Data: Begin

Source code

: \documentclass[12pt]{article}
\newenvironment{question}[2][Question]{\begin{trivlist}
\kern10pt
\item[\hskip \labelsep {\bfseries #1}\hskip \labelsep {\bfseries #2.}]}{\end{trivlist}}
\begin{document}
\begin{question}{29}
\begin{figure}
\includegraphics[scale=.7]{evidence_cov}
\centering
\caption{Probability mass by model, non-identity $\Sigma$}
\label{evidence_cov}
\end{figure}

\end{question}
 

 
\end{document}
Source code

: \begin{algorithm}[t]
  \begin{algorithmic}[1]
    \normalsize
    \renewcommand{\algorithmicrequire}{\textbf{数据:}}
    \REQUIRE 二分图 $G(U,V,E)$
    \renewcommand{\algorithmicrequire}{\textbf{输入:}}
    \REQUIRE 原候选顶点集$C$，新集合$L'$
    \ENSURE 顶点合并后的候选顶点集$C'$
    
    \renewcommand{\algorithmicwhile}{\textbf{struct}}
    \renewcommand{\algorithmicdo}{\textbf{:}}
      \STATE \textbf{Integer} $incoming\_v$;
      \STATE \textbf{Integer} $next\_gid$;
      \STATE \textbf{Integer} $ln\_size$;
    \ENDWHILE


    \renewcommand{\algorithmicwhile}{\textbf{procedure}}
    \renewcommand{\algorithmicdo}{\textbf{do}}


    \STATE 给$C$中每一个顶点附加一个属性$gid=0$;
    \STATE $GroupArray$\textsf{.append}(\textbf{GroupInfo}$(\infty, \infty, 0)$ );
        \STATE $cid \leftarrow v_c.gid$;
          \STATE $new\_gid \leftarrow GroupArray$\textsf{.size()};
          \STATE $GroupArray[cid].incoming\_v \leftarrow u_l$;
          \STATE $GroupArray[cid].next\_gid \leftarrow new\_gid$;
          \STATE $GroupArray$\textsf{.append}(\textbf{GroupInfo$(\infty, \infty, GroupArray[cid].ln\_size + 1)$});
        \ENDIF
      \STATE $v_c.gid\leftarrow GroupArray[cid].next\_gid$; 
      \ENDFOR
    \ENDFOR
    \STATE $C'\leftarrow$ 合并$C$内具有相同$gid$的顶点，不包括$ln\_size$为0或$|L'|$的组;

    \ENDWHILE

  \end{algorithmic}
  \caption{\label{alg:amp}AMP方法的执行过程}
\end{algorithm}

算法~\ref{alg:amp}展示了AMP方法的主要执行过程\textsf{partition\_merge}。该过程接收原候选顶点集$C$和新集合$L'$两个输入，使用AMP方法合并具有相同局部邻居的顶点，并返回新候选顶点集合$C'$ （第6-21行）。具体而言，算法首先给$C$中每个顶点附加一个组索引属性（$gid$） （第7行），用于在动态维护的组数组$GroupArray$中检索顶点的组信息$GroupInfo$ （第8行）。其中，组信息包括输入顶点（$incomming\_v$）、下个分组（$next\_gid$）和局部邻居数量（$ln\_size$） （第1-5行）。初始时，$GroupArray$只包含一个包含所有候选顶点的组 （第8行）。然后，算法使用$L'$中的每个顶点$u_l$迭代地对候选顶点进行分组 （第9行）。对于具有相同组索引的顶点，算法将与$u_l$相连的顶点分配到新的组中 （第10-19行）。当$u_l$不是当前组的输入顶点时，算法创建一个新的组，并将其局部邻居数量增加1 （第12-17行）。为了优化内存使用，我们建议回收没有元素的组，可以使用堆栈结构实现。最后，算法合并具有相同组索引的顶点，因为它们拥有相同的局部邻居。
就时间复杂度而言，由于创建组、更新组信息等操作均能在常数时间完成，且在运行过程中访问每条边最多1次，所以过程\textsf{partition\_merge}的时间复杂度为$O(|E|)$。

Data: End

Requirement: Write out every entry above exactly as given.

Task result:
Source code

: \documentclass[12pt]{article}
\newenvironment{question}[2][Question]{\begin{trivlist}
\kern10pt
\item[\hskip \labelsep {\bfseries #1}\hskip \labelsep {\bfseries #2.}]}{\end{trivlist}}
\begin{document}
\begin{question}{29}
\begin{figure}
\includegraphics[scale=.7]{evidence_cov}
\centering
\caption{Probability mass by model, non-identity $\Sigma$}
\label{evidence_cov}
\end{figure}

\end{question}
 

 
\end{document}
Source code

: \begin{algorithm}[t]
  \begin{algorithmic}[1]
    \normalsize
    \renewcommand{\algorithmicrequire}{\textbf{数据:}}
    \REQUIRE 二分图 $G(U,V,E)$
    \renewcommand{\algorithmicrequire}{\textbf{输入:}}
    \REQUIRE 原候选顶点集$C$，新集合$L'$
    \ENSURE 顶点合并后的候选顶点集$C'$
    
    \renewcommand{\algorithmicwhile}{\textbf{struct}}
    \renewcommand{\algorithmicdo}{\textbf{:}}
      \STATE \textbf{Integer} $incoming\_v$;
      \STATE \textbf{Integer} $next\_gid$;
      \STATE \textbf{Integer} $ln\_size$;
    \ENDWHILE


    \renewcommand{\algorithmicwhile}{\textbf{procedure}}
    \renewcommand{\algorithmicdo}{\textbf{do}}


    \STATE 给$C$中每一个顶点附加一个属性$gid=0$;
    \STATE $GroupArray$\textsf{.append}(\textbf{GroupInfo}$(\infty, \infty, 0)$ );
        \STATE $cid \leftarrow v_c.gid$;
          \STATE $new\_gid \leftarrow GroupArray$\textsf{.size()};
          \STATE $GroupArray[cid].incoming\_v \leftarrow u_l$;
          \STATE $GroupArray[cid].next\_gid \leftarrow new\_gid$;
          \STATE $GroupArray$\textsf{.append}(\textbf{GroupInfo$(\infty, \infty, GroupArray[cid].ln\_size + 1)$});
        \ENDIF
      \STATE $v_c.gid\leftarrow GroupArray[cid].next\_gid$; 
      \ENDFOR
    \ENDFOR
    \STATE $C'\leftarrow$ 合并$C$内具有相同$gid$的顶点，不包括$ln\_size$为0或$|L'|$的组;

    \ENDWHILE

  \end{algorithmic}
  \caption{\label{alg:amp}AMP方法的执行过程}
\end{algorithm}

算法~\ref{alg:amp}展示了AMP方法的主要执行过程\textsf{partition\_merge}。该过程接收原候选顶点集$C$和新集合$L'$两个输入，使用AMP方法合并具有相同局部邻居的顶点，并返回新候选顶点集合$C'$ （第6-21行）。具体而言，算法首先给$C$中每个顶点附加一个组索引属性（$gid$） （第7行），用于在动态维护的组数组$GroupArray$中检索顶点的组信息$GroupInfo$ （第8行）。其中，组信息包括输入顶点（$incomming\_v$）、下个分组（$next\_gid$）和局部邻居数量（$ln\_size$） （第1-5行）。初始时，$GroupArray$只包含一个包含所有候选顶点的组 （第8行）。然后，算法使用$L'$中的每个顶点$u_l$迭代地对候选顶点进行分组 （第9行）。对于具有相同组索引的顶点，算法将与$u_l$相连的顶点分配到新的组中 （第10-19行）。当$u_l$不是当前组的输入顶点时，算法创建一个新的组，并将其局部邻居数量增加1 （第12-17行）。为了优化内存使用，我们建议回收没有元素的组，可以使用堆栈结构实现。最后，算法合并具有相同组索引的顶点，因为它们拥有相同的局部邻居。
就时间复杂度而言，由于创建组、更新组信息等操作均能在常数时间完成，且在运行过程中访问每条边最多1次，所以过程\textsf{partition\_merge}的时间复杂度为$O(|E|)$。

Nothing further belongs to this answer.